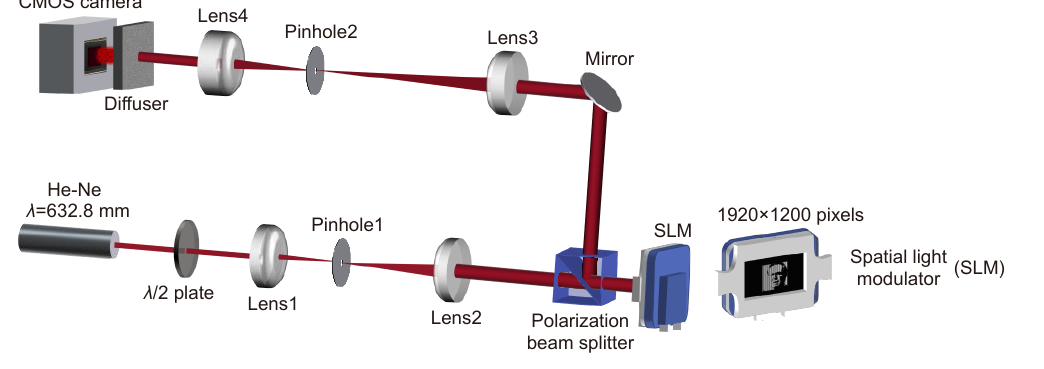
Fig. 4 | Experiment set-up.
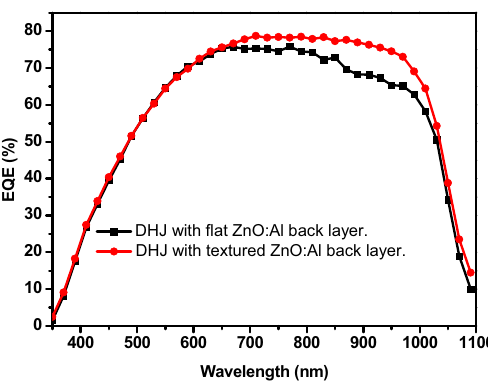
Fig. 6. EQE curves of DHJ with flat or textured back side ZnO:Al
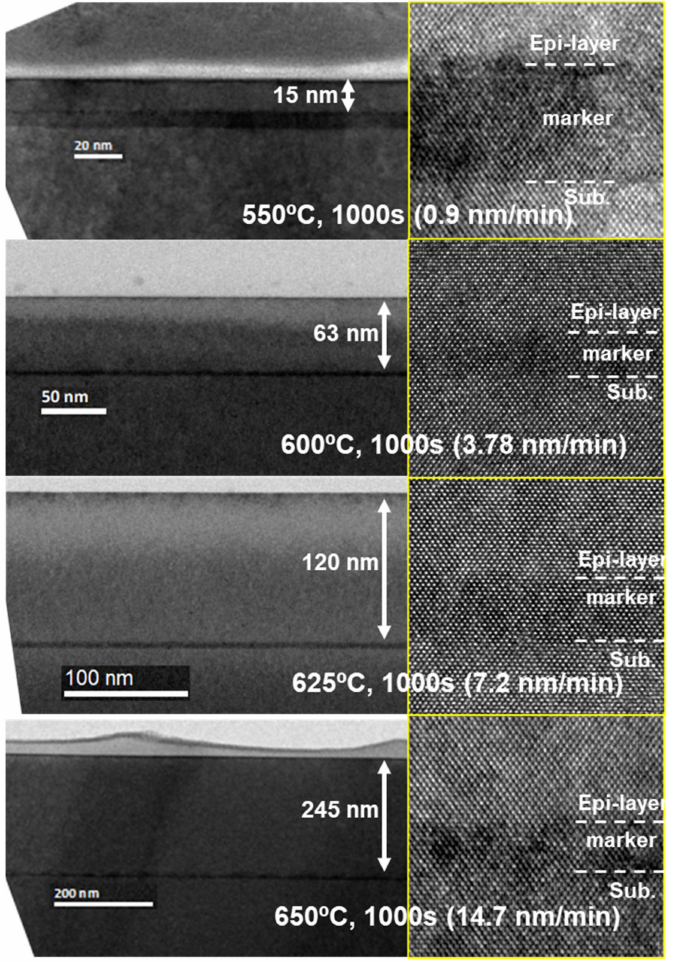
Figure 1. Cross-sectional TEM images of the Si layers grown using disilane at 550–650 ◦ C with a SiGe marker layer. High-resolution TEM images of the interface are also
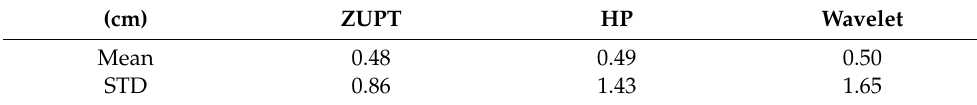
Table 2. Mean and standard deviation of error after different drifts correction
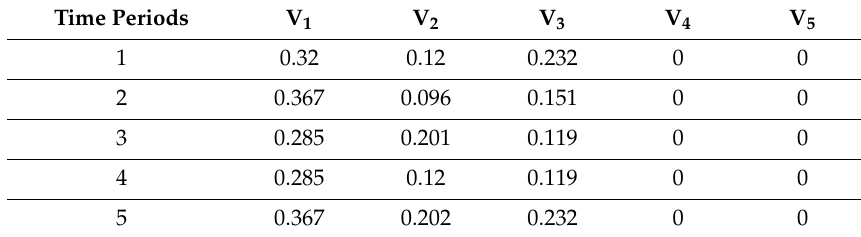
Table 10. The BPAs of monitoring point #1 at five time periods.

###

Exact copy, no pictures: reproduce every record above.

## OUTPUT FOR THIS EXERCISE
Fig. 4 | Experiment set-up.
Fig. 6. EQE curves of DHJ with flat or textured back side ZnO:Al
Figure 1. Cross-sectional TEM images of the Si layers grown using disilane at 550–650 ◦ C with a SiGe marker layer. High-resolution TEM images of the interface are also
Table 2. Mean and standard deviation of error after different drifts correction
Table 10. The BPAs of monitoring point #1 at five time periods.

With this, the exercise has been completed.